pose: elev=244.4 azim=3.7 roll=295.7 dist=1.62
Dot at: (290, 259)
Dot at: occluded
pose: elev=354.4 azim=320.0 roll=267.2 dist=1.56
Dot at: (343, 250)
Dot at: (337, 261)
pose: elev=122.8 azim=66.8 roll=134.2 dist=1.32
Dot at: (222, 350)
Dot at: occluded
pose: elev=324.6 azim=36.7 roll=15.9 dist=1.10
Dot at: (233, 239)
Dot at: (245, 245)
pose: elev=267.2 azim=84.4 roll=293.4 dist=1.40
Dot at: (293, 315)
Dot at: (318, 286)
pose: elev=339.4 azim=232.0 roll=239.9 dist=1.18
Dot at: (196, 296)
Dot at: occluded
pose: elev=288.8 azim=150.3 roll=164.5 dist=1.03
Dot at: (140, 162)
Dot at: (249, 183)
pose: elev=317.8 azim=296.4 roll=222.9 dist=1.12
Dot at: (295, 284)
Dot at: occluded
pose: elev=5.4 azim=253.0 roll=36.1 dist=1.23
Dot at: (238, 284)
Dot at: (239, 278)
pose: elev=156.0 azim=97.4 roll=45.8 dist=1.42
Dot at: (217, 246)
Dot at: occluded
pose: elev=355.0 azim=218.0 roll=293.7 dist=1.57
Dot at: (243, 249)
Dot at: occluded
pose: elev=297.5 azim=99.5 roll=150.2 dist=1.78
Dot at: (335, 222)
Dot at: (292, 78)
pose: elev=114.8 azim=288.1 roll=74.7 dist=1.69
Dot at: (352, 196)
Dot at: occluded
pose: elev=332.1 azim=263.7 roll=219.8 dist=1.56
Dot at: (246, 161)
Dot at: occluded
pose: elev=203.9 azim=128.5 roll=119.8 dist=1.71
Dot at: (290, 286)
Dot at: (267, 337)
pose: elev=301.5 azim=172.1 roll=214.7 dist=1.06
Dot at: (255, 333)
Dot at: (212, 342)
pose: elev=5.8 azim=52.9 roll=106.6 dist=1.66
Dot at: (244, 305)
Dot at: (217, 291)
..............................
-- Task details --
Could you rewrite all of the data above, renaming every "dist" to "distance" and leaving everything else as it is?

-- Exercise output --
pose: elev=244.4 azim=3.7 roll=295.7 distance=1.62
Dot at: (290, 259)
Dot at: occluded
pose: elev=354.4 azim=320.0 roll=267.2 distance=1.56
Dot at: (343, 250)
Dot at: (337, 261)
pose: elev=122.8 azim=66.8 roll=134.2 distance=1.32
Dot at: (222, 350)
Dot at: occluded
pose: elev=324.6 azim=36.7 roll=15.9 distance=1.10
Dot at: (233, 239)
Dot at: (245, 245)
pose: elev=267.2 azim=84.4 roll=293.4 distance=1.40
Dot at: (293, 315)
Dot at: (318, 286)
pose: elev=339.4 azim=232.0 roll=239.9 distance=1.18
Dot at: (196, 296)
Dot at: occluded
pose: elev=288.8 azim=150.3 roll=164.5 distance=1.03
Dot at: (140, 162)
Dot at: (249, 183)
pose: elev=317.8 azim=296.4 roll=222.9 distance=1.12
Dot at: (295, 284)
Dot at: occluded
pose: elev=5.4 azim=253.0 roll=36.1 distance=1.23
Dot at: (238, 284)
Dot at: (239, 278)
pose: elev=156.0 azim=97.4 roll=45.8 distance=1.42
Dot at: (217, 246)
Dot at: occluded
pose: elev=355.0 azim=218.0 roll=293.7 distance=1.57
Dot at: (243, 249)
Dot at: occluded
pose: elev=297.5 azim=99.5 roll=150.2 distance=1.78
Dot at: (335, 222)
Dot at: (292, 78)
pose: elev=114.8 azim=288.1 roll=74.7 distance=1.69
Dot at: (352, 196)
Dot at: occluded
pose: elev=332.1 azim=263.7 roll=219.8 distance=1.56
Dot at: (246, 161)
Dot at: occluded
pose: elev=203.9 azim=128.5 roll=119.8 distance=1.71
Dot at: (290, 286)
Dot at: (267, 337)
pose: elev=301.5 azim=172.1 roll=214.7 distance=1.06
Dot at: (255, 333)
Dot at: (212, 342)
pose: elev=5.8 azim=52.9 roll=106.6 distance=1.66
Dot at: (244, 305)
Dot at: (217, 291)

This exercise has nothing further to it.